Process logs and operator notes remain vital for sustaining consistency and improvement. Our staff on the shop floor play a prominent role, often highlighting bottle-necks or developing new ideas to maximize yield and minimize downtime. We treat mistakes and deviations as learning opportunities—not sources of panic or blame. For example, a single moisture spike during drying led to a sweeping review of our ambient controls and, ultimately, to a new investment in real-time monitoring and alarm systems.
This continuous improvement mindset keeps us competitive. As new synthetic tools or purification technologies reach maturity, our team evaluates, pilot-tests, and—where proven—adopts them early. This flexibility matters for a specialized compound like 5-ethyl-2,3-pyridinedicarboxylic acid, which often faces evolving demands from pharmaceutical and academic researchers. The ability to scale up or customize on demand reflects deep manufacturing expertise as well as willingness to learn from both setbacks and successes.

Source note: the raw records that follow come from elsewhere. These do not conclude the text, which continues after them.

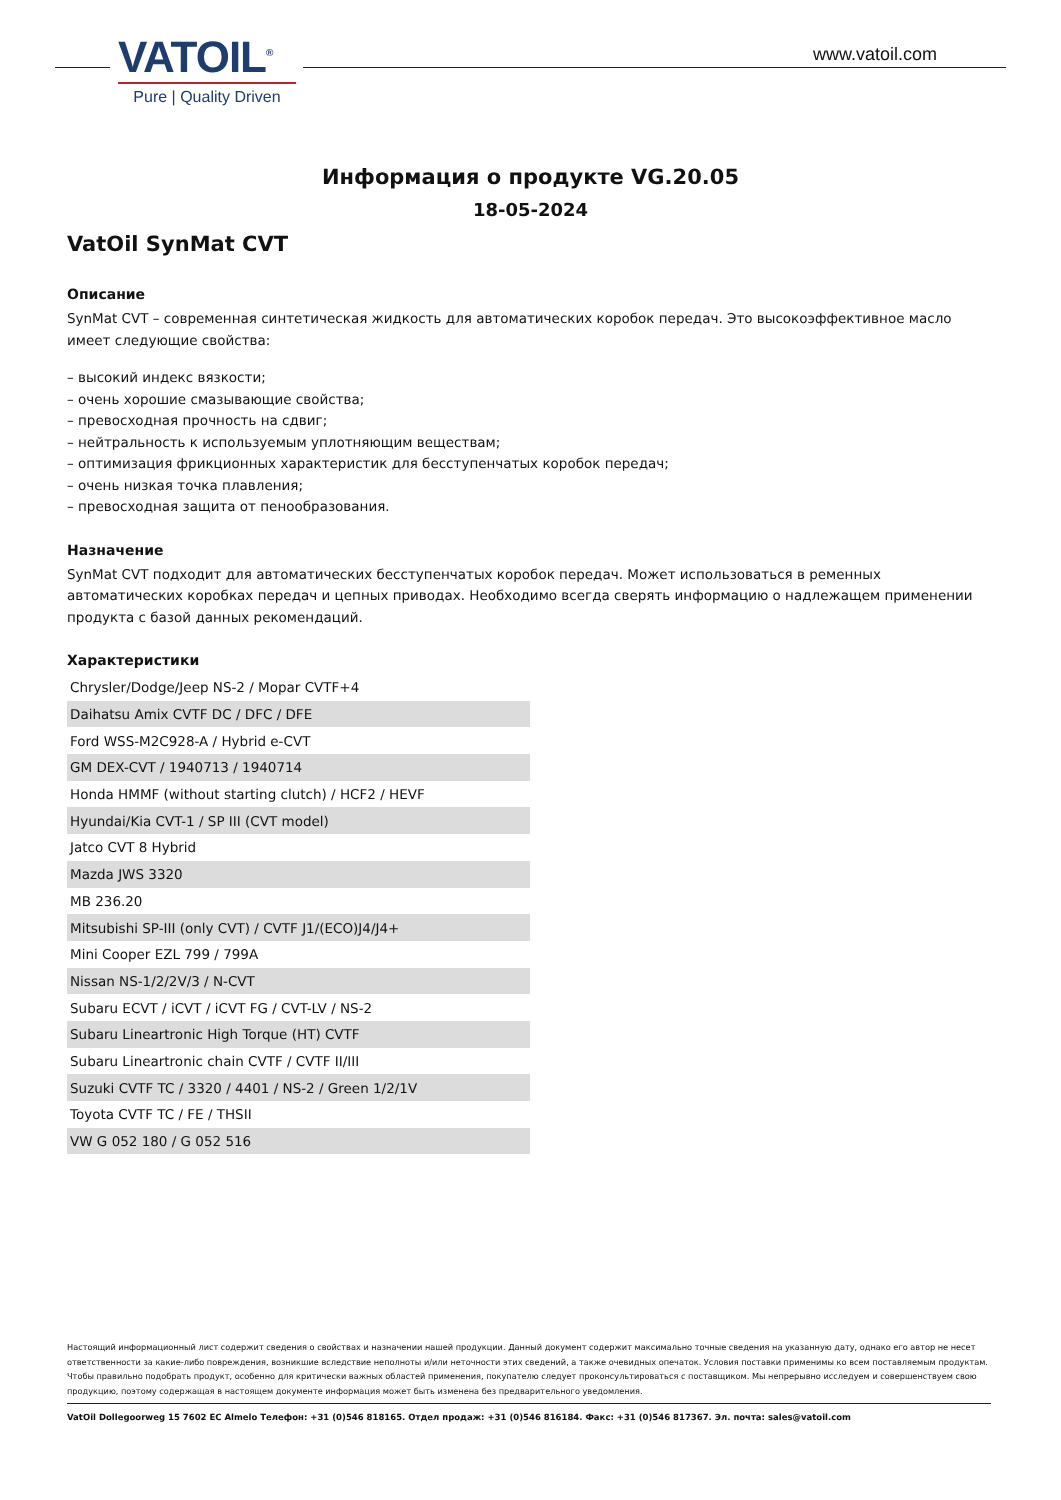VATOIL<sup>®</sup>
Pure | Quality Driven
www.vatoil.com
Информация о продукте VG.20.05
18-05-2024
VatOil SynMat CVT
Описание
SynMat CVT – современная синтетическая жидкость для автоматических коробок передач. Это высокоэффективное масло имеет следующие свойства:
– высокий индекс вязкости;
– очень хорошие смазывающие свойства;
– превосходная прочность на сдвиг;
– нейтральность к используемым уплотняющим веществам;
– оптимизация фрикционных характеристик для бесступенчатых коробок передач;
– очень низкая точка плавления;
– превосходная защита от пенообразования.
Назначение
SynMat CVT подходит для автоматических бесступенчатых коробок передач. Может использоваться в ременных автоматических коробках передач и цепных приводах. Необходимо всегда сверять информацию о надлежащем применении продукта с базой данных рекомендаций.
Характеристики
| Chrysler/Dodge/Jeep NS-2 / Mopar CVTF+4 |
| Daihatsu Amix CVTF DC / DFC / DFE |
| Ford WSS-M2C928-A / Hybrid e-CVT |
| GM DEX-CVT / 1940713 / 1940714 |
| Honda HMMF (without starting clutch) / HCF2 / HEVF |
| Hyundai/Kia CVT-1 / SP III (CVT model) |
| Jatco CVT 8 Hybrid |
| Mazda JWS 3320 |
| MB 236.20 |
| Mitsubishi SP-III (only CVT) / CVTF J1/(ECO)J4/J4+ |
| Mini Cooper EZL 799 / 799A |
| Nissan NS-1/2/2V/3 / N-CVT |
| Subaru ECVT / iCVT / iCVT FG / CVT-LV / NS-2 |
| Subaru Lineartronic High Torque (HT) CVTF |
| Subaru Lineartronic chain CVTF / CVTF II/III |
| Suzuki CVTF TC / 3320 / 4401 / NS-2 / Green 1/2/1V |
| Toyota CVTF TC / FE / THSII |
| VW G 052 180 / G 052 516 |
Настоящий информационный лист содержит сведения о свойствах и назначении нашей продукции. Данный документ содержит максимально точные сведения на указанную дату, однако его автор не несет ответственности за какие-либо повреждения, возникшие вследствие неполноты и/или неточности этих сведений, а также очевидных опечаток. Условия поставки применимы ко всем поставляемым продуктам. Чтобы правильно подобрать продукт, особенно для критически важных областей применения, покупателю следует проконсультироваться с поставщиком. Мы непрерывно исследуем и совершенствуем свою продукцию, поэтому содержащая в настоящем документе информация может быть изменена без предварительного уведомления.
VatOil Dollegoorweg 15 7602 EC Almelo Телефон: +31 (0)546 818165. Отдел продаж: +31 (0)546 816184. Факс: +31 (0)546 817367. Эл. почта: sales@vatoil.com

Working directly with chemical end-users brings practical knowledge beyond what product data sheets show. Feedback from our contacts in research and industry underscores recurring concerns: lot-to-lot variability, unexpected side-product formation, and the need for reliable documentation supporting registration or scale transfer. Because we manufacture our own 5-ethyl-2,3-pyridinedicarboxylic acid, we remain accountable and directly responsive to these concerns. This is not a simple forwarding operation; it’s a system of shared standards and mutual trust.
We routinely host joint process reviews. Our chemists and operators interact directly with customer teams, not only to address questions, but to transfer practical knowledge and help optimize the use of the product in real-world lab and production settings. These exchanges reduce miscommunication, increase first-pass synthesis success rates, and often spark ideas for process or product innovations, both in-house and for our partners.
The specialty market for substituted pyridinedicarboxylic acids keeps evolving. Pharmaceutical and agrochemical research drives new structural requirements, while environmental and registration standards demand increasingly strict limits on trace-level impurities and process residues. We maintain technical surveillance across the industry to stay alert to these trends and anticipate changes in demand or technical requirements. Our manufacturing is agile, emphasizing rapid response to inquiry, adaptability of batch sizing, and continuous reinvestment in both analytical capability and process safety.
Unlike larger commodity suppliers, we respond to niche needs with direct engagement and quick technical decision-making. Our experience with 5-ethyl-2,3-pyridinedicarboxylic acid is built not from mass production but from hands-on problem-solving, process improvement, and a willingness to partner deeply with every client.
True knowledge comes from a lived relationship with both the molecule and the manufacturing process. For 5-ethyl-2,3-pyridinedicarboxylic acid, performance springs from well-grounded experience: how best to synthesize, purify, analyze, pack, and deliver it safely and reliably for scientific and technical progress. Our story as a manufacturer is told not only by specification sheets, but by the sustained attention, constant improvement, and deep collaboration that make this specialty product a genuine enabler for clients in many industries.
Our door is always open to partners seeking solutions, better performance, or just a conversation about a hard-to-crack synthetic route. We back each shipment with the practical knowledge, analytical transparency, and direct technical support that turn a good product into a trusted tool for real progress in science and industry.